[Records Boundary: Start]

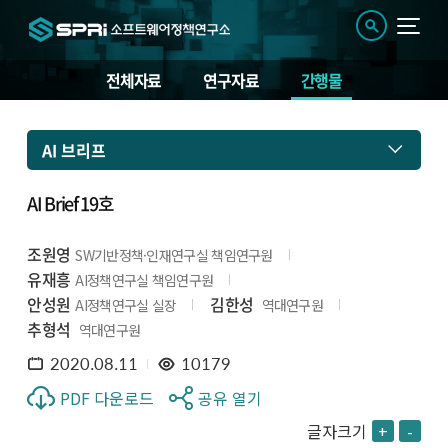
전체자료
연구자료
간행물
AI 브리프
AI Brief 19호
조원영
SW기반정책·인재연구실 책임연구원
유재흥
AI정책연구실 책임연구원
안성원
김한성
AI정책연구실 실장
역대연구원
추형석
역대연구원
2020.08.11
10179
PDF 다운로드
공유 열기
글자크기
+
-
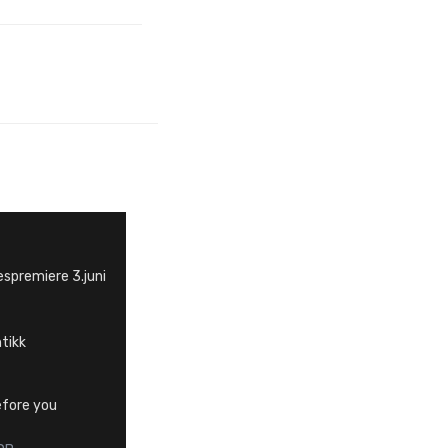
gespremiere 3.juni
tikk
before you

[Records Boundary: End]

◆ Task directions: Please convert the text lines from all of the items above into a JSON list of strings, one string per line, omitting blank lines. Leave the pictures out of the answer.

◆ Completed exercise:
[
  "전체자료",
  "연구자료",
  "간행물",
  "AI 브리프",
  "AI Brief 19호",
  "조원영",
  "SW기반정책·인재연구실 책임연구원",
  "유재흥",
  "AI정책연구실 책임연구원",
  "안성원",
  "김한성",
  "AI정책연구실 실장",
  "역대연구원",
  "추형석",
  "역대연구원",
  "2020.08.11",
  "10179",
  "PDF 다운로드",
  "공유 열기",
  "글자크기",
  "+",
  "-",
  "gespremiere 3.juni",
  "tikk",
  "before you"
]